01 August 2017
I get asked this question in my job frequently in the first half of 2017. I’d say the confidence and momentum are slowly picking up from a very fragile point. There is a pattern of recent transactions and unremitting appetite for shops within a size range of 800 to 2,000 sq ft instead of a strong desire towards big flagships over 20,000 sq ft. The lump sum rental (more so the rental per sq ft) plays a pivotal factor for brands to press that green light over a shop taking decision.
It’s been quite a hard-hitting lesson for retail landlords to witness the transformation of the retail market over the past three years. High street landlords are no longer sceptical about the long vacancies and short tenures hence they are realistically reducing rental by half or more than half from the market’s peak to renew or sign up with reputable and stable tenants. International retailers, more we could see those who sell premium confectionery, designer lingerie collection and lifestyle goods with a key focus on millennials and female consumers are leveraging the adjusted rental on first tier street locations to expand. They can decide swiftly for shops with a monthly rental under HKD800,000 that come with a good shopfront.
So which industry is driving the benefactors for portfolio mall landlords to boost shoppers traffic and sales spending? Contemporary Food and Beverage concepts with award-winning chefs continue to emerge with premium coffee and confectionery brands. When these offerings come in a decorative thematic fit out and through an exhibition of promotion, consumers love to check in and share on social media which also plays an enormously powerful marketing tool for the malls. Having grown up as a coffee guru myself who’s spoilt with the finest coffee in Australia, I am excited to see more and more quality coffee offerings spreading in Hong Kong either partnering with a retail brand to create a crossover concept store or entering the market to launch its first standalone café with a coffee academy feature.
Fresh skincare brands relatively new to Hong Kong like to engage with celebrities who carry a fresh and healthy look to become their brand ambassador. It has been increasingly widespread to gratify consumers and to complement further growth in the volume of sales for skincare and cosmetic labels. When it comes to fashion, leading designers’ seasonal collection at discounted price points are what the consumers are seeking for and appreciating nowadays.
Upcoming mall developments are implementing the above when sourcing target tenants.

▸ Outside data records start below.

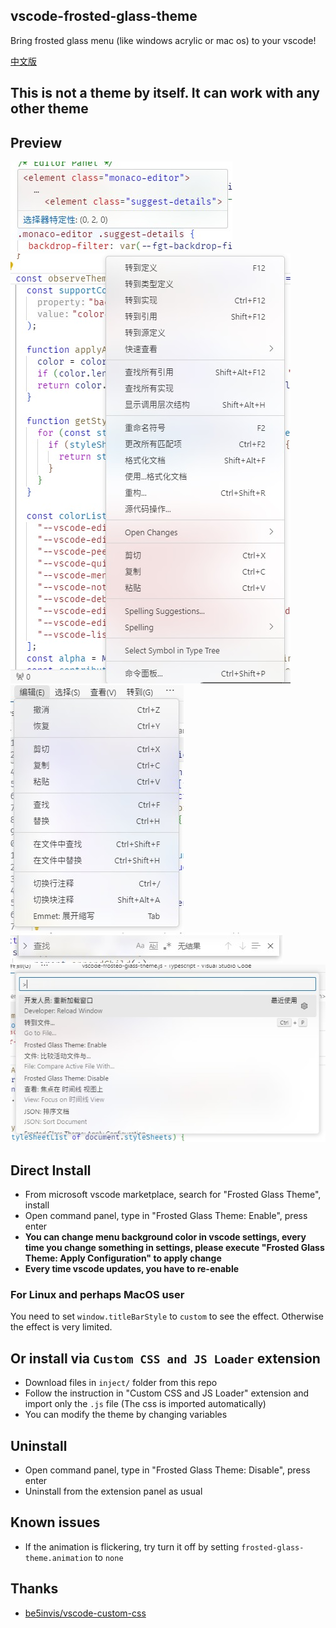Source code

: ## vscode-frosted-glass-theme
Bring frosted glass menu (like windows acrylic or mac os) to your vscode!

[中文版](READMECN.md)
## This is not a theme by itself. It can work with any other theme
## Preview
![CodeHover](image/CodeHover.jpg) \
![ContextMenu](image/ContextMenu.jpg) \
![MenuBar](image/MenuBar.jpg) \
![SearchBar](image/SearchBar.jpg) \
![CommandPanel](image/CommandPanel.jpg)
## Direct Install
* From microsoft vscode marketplace, search for "Frosted Glass Theme", install
* Open command panel, type in "Frosted Glass Theme: Enable", press enter
* **You can change menu background color in vscode settings, every time you change something in settings, please execute "Frosted Glass Theme: Apply Configuration" to apply change**
* **Every time vscode updates, you have to re-enable**
### For Linux and perhaps MacOS user
You need to set `window.titleBarStyle` to `custom` to see the effect. Otherwise the effect is very limited.
## Or install via `Custom CSS and JS Loader` extension
* Download files in `inject/` folder from this repo
* Follow the instruction in "Custom CSS and JS Loader" extension and import only the `.js` file (The css is imported automatically)
* You can modify the theme by changing variables
## Uninstall
* Open command panel, type in "Frosted Glass Theme: Disable", press enter
* Uninstall from the extension panel as usual
## Known issues
* If the animation is flickering, try turn it off by setting `frosted-glass-theme.animation` to `none`
## Thanks
* [be5invis/vscode-custom-css](https://github.com/be5invis/vscode-custom-css)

The extension of Ocean Terminal with OP granted in Q2 2017 is housing Food and Beverage from renowned international European concepts and creative Asian cuisines. Retail portion of Lee Garden Three in Causeway Bay will primarily target affluent millennials and committing to premium lifestyle, tech savvy trades as well as inventive F&B which will dominate a generous portion of the retail percentage. The project is expected to be complete and open by Q1 2018. Operational grade A malls are also undergoing a facelift on their present tenant mix without interrupting the significant positioning and overall theme of the mall.
Tourism has witnessed a double digit growth YOY in H1 2017 and retail sales have slightly improved by a single digit percentage. I don’t see a real bottom out on the rental as yet due to the large vacancies and the haze created in the retail market over the last 3 years. However, I do expect rental concessions to become thinner for the remaining of H2 2017. With confidence steadily picking up, it may lead to a plausible moderate rental increase in 2018. The number of local shoppers and consumers sales will continue to edge upward and remain as the respectable loyalty focus group for brands growing in Hong Kong.